### Task to carry out
Wherever "camera" appears in the records below, copy the line that holds it.

### Records shown
■ ■ ■

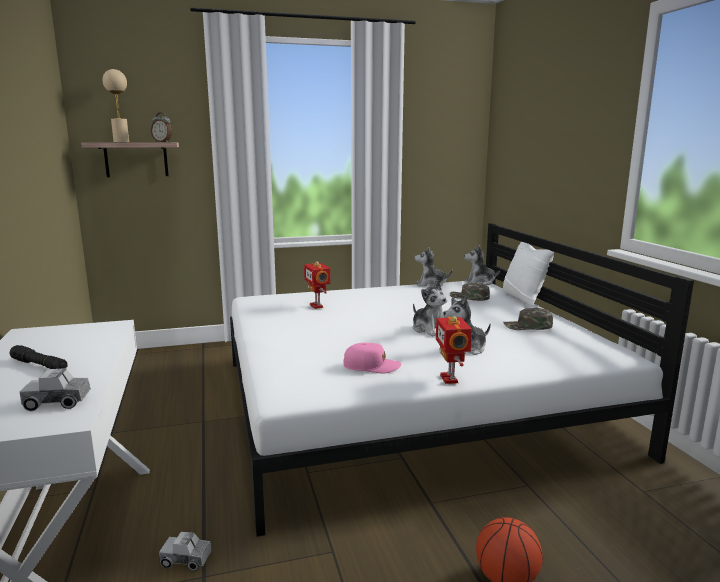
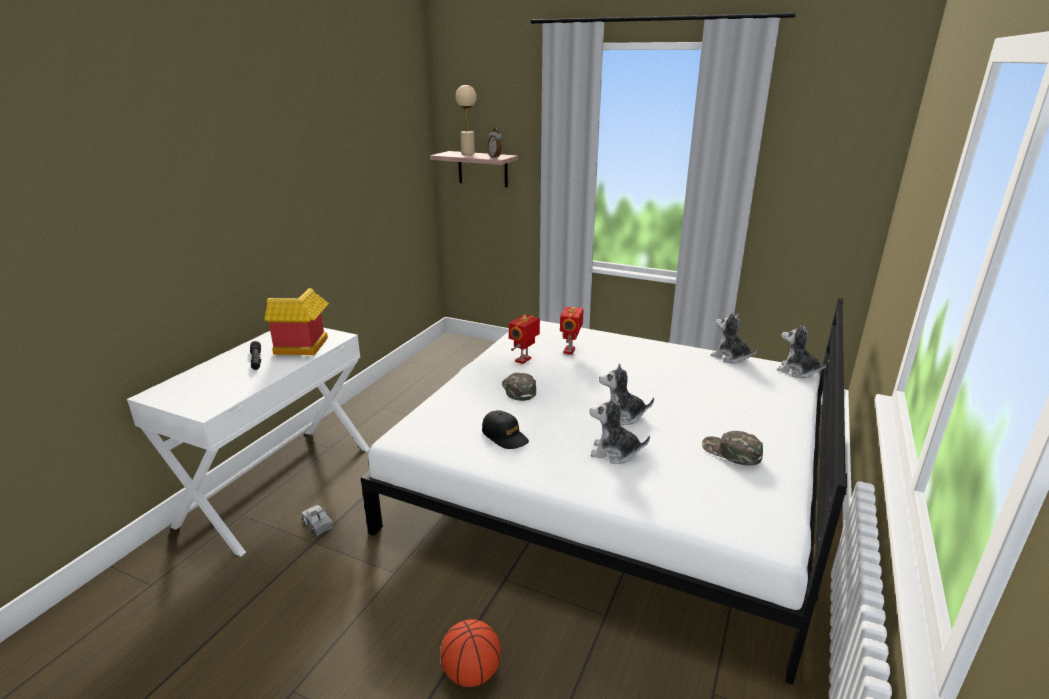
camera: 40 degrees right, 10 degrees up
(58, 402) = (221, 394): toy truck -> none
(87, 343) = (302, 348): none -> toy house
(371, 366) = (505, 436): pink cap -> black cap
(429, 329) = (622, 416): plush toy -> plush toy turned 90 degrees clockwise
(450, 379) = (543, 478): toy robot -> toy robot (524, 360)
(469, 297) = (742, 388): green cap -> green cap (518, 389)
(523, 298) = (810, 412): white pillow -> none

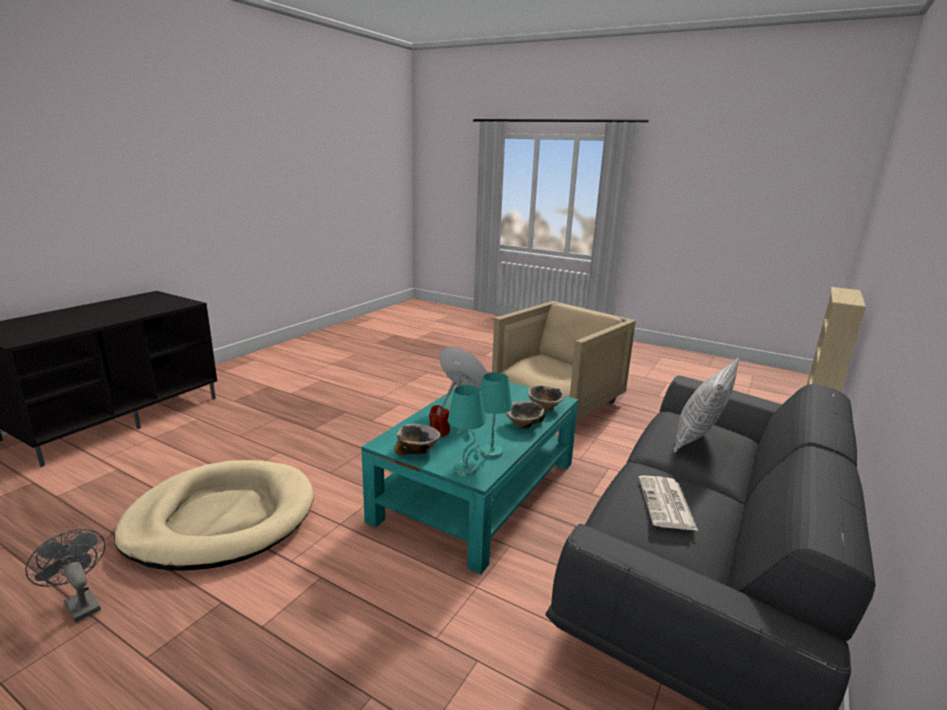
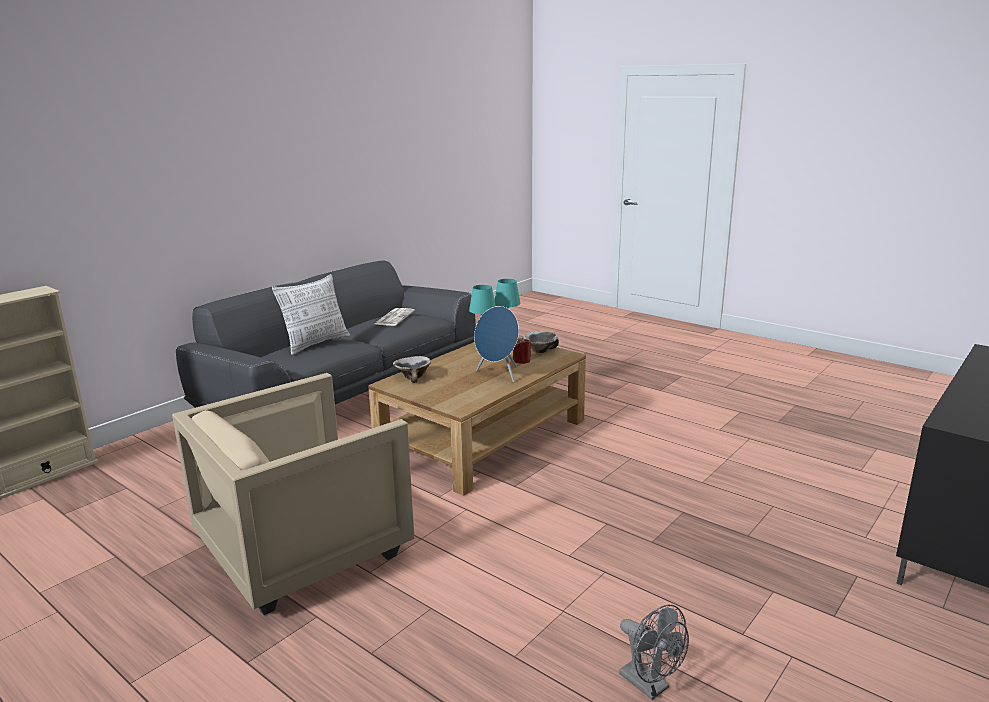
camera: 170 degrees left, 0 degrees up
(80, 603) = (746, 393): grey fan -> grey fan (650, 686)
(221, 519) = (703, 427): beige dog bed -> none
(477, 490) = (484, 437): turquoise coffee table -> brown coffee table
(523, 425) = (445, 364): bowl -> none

■ ■ ■

### Output of the exercise
camera: 40 degrees right, 10 degrees up
camera: 170 degrees left, 0 degrees up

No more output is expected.